Kelby, like those young people, was an Elkhart native.  He’d gone to Roosevelt elementary, Pierre Moran Middle School, Central High School.  He was a gifted athlete, and also a tremendous artist.  And when the time came to choose, Kelby chose the arts.  He trained first at the Columbus College of Art and Design in Ohio, then later at the prestigious Pratt Institute of Art in Brooklyn NY.  Kelby’s skill in the painting of animals brought him particular recognition.  But on his return to Elkhart, he carried his gifts humbly, and put himself into the service of his community.

I remember Kelby working for years at Roosevelt Elementary School.  My kids all can still picture him and his bald head presiding over the In-School Suspension room – a role model, a disciplinarian, a mentor to so many.  So how appropriate to have Kelby helping give voice to the movement of young people he knew and cared about.

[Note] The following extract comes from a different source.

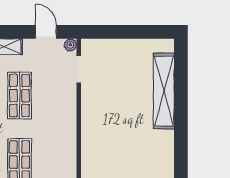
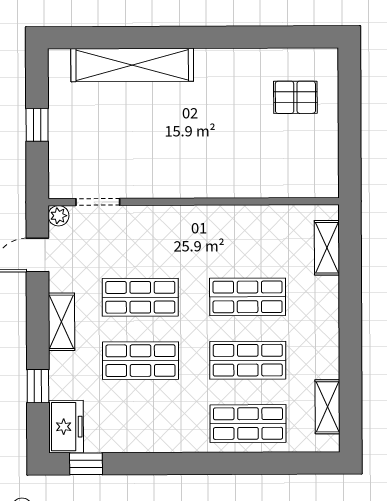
window: (127, 32) -> (37, 125), added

The mural went up in July 1996.  And it is stunning, even now.  A giant figure with flowing hair reaches down from the heavens, using a strong right arm to separate two warring figures who “drop their guns” in surprise.  Above the heads of the two figures we see a brown hand and a white hand clasped in unity.  We see a book and an apple for the schools.  We see a cross, for the faith community.  We see a garden for new growth.  We see the Violence Intervention Project logo, with its’ central figure holding out hands to stop conflict.  We see the houses of Elkhart.  We see four figures – adults and young people – with their arms linked.  The whole mural just sings – sings the story of young people who want hope and change, a community that unites across barriers of race and says No More to violence.

I drive past that mural every day on the way to work.  And it seems like its message is as important today as ever.  In my view, it represents the very best of the city of Elkhart.  It’s a testament to what happens when older powerful people allow young people to lead change.  That’s what Duane Beck did when he offered to help Drop Your Guns get started.  It’s what Kelby Love did when he took the spirit of the youth movement and painted it sky high for all of us to see.

Music: "Have Mercy" by Eryn Allen Kane

Andrew Kreider was born and raised in London, England. He moved to Elkhart over twenty years ago, but somehow never totally lost his accent. Most weeks you will find him somewhere in the bowels of the Lerner Theater in Elkhart, where he works as a tech and as the audio and lighting designer for Premier Arts.